▸ **Что сделать**
A. Кому, судя по отрывку о Раевском и Киселеве, Киселев жаловался на трудность действовать против приятеля и товарища давних лет?
B. Допиши отрывок о Раевском и Киселеве, начиная сразу после его последнего предложения.

══ Цитируемый отрывок

Много лет спустя Ю. Г. Оксман опубликовал любопытнейшие выписки из тех мемуарных отрывков Раевского, которые попали в руки Щеголева. Это позднейшая, сибирская версия той беседы:
„Когда еще производилось надо мною следствие, ко мне приезжал начальник штаба 2-й армии генерал Киселев. Он объявил мне, что государь император приказал возвратить мне шпагу, если я открою, какое тайное общество существует в России под названием Союза благоденствия. Натурально, я отвечал ему, что „ничего не знаю. Но если бы и знал, то самое предложение вашего превосходительства так оскорбительно, что я не решился бы открыть. Вы предлагаете мне шпагу за предательство?“
Киселев несколько смешался: „Так вы ничего не знаете?“
– „Ничего“…“
Сложив вместе несколько свидетельств, мы вроде бы должны обнаружить их противоречивость: однако, вчитавшись, увидим, что все сходится…
Киселева больше всего беспокоит судьба Михаила Орлова: товарищ, человек своего круга (именно в эту пору Киселев жаловался генералу Закревскому: „Не поверишь, любезный друг, сколь трудно мне действовать против приятеля и товарища давних лет, – изволь (оторвать)меня от посредничества между Орловым и Сабанеевым…“). Вопрос же о тайном обществе крайне любопытен. Киселев знал многое, как и многие; вспомним пушкинскую реплику о „заговоре“: „Но кто же, кроме полиции и правительства, не знал о нем? О заговоре кричали по всем переулкам…“
Другое дело, что Киселеву и его начальникам, вплоть до царя, важно понять отличие „мирных“ союзов прежних лет, формально распущенных. – и новых, кажется более опасных.
Киселев был не прочь получить от Раевского подробности насчет программы и участников нового, боевого тайного союза и, кстати, понять роль генерала Орлова в этих объединениях. Одновременно проверялась стойкость Раевского: не выдаст ли на следствии Орлова, да и самого Киселева?

════
══ Исходные данные

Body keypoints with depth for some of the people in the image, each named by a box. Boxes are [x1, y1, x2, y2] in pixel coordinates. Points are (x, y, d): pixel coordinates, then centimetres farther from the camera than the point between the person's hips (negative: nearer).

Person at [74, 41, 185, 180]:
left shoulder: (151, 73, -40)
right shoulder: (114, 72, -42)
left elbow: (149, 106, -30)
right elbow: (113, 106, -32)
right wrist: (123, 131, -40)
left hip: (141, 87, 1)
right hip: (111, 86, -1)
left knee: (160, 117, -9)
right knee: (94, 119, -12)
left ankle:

════

▸ **Готовые ответы**
A. Генералу Закревскому.

B.
Раевский на многое отвечать отказался, чем Киселева и смутил, и удовлетворил: во всяком случае, начальник штаба мог быть спокоен, что Орлова майор не продаст. Более того, на другой день, явно по совету Киселева, Раевский просит разрешения „отдать генералу Орлову денежный отчет за шестимесячное управление школою“, и вообще желает привести в порядок свои дела.
Разрешение получено не было, но зато майор мог отныне ссылаться на свое желание отчитаться, упорядочить: его трудно будет упрекнуть по крайней мере с этой стороны…
* * *
Кроме нескольких сохранившихся „цитат“ из тюремной беседы Раевского с Киселевым была, несомненно еще и потаенная часть. Судя по косвенным признакам разговор был весьма откровенным, сложным, деликатным.
Выглядело это примерно так: Киселев признал благородные намерения Раевского и доказывал, что он сам, а также Сабанеев, в сущности, хотят того же – порядка и прогресса в армии, в стране. Соглашение между двумя группами „прогрессистов“ пока, однако, затруднительно, ибо царь слишком многого опасается, Аракчеев слишком во все вникает; но – надо погодить, не торопиться: молчание и терпение…
Вот как тот же Киселев будет вскоре увещевать другого заговорщика, Орлова, – и мы имеем полное право применить это наставление к диалогу с Раевским (слова, вероятно, были другими, но суть, но мысли – те же!):
„Все твои суждения в теории прекраснейшие, в практике неисполнительные. Многие говорили и говорят в твоем смысле, но какая произошла от того кому польза? Во Франции распри заключились тиранством Наполеона… Везде идеологи, вводители нового в цели своей не успели, а лишь ждали предлог к большему и новому самовластию правительства“;
Киселев воображает будущую революцию:
„Тут, несомненно, нашлись бы благонамеренные и представилось много желательных улучшений, но вместе с ними появились бы и люди 93-го года, и предложения развратные, и порядок заменился бы пагубною анархиею, и блистательные для некоторых минуты обратились бы в плачевные для них и парода последствия. Я полагаю, что гражданин, любящий истинно отечество свое и желающий прямо быть полезным, должен устремиться к пользе дела, ему доверенного. Пусть каждый так поступает и больше будет счастливых“.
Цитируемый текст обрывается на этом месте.